When the line containing "Paměťové moduly Kingston" is reached, begin reproducing lines exactly and continue through the last line of the records below.
——————————
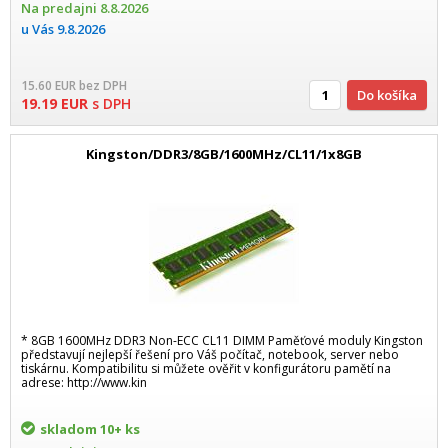
Na predajni
8.8.2026
u Vás
9.8.2026
15.60
EUR
bez DPH
Do košíka
19.19
EUR
s DPH
Kingston/DDR3/8GB/1600MHz/CL11/1x8GB
* 8GB 1600MHz DDR3 Non-ECC CL11 DIMM Paměťové moduly Kingston
představují nejlepší řešení pro Váš počítač, notebook, server nebo
tiskárnu. Kompatibilitu si můžete ověřit v konfigurátoru pamětí na
adrese: http://www.kin
skladom
10+ ks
——————————
### Result
* 8GB 1600MHz DDR3 Non-ECC CL11 DIMM Paměťové moduly Kingston
představují nejlepší řešení pro Váš počítač, notebook, server nebo
tiskárnu. Kompatibilitu si můžete ověřit v konfigurátoru pamětí na
adrese: http://www.kin
skladom
10+ ks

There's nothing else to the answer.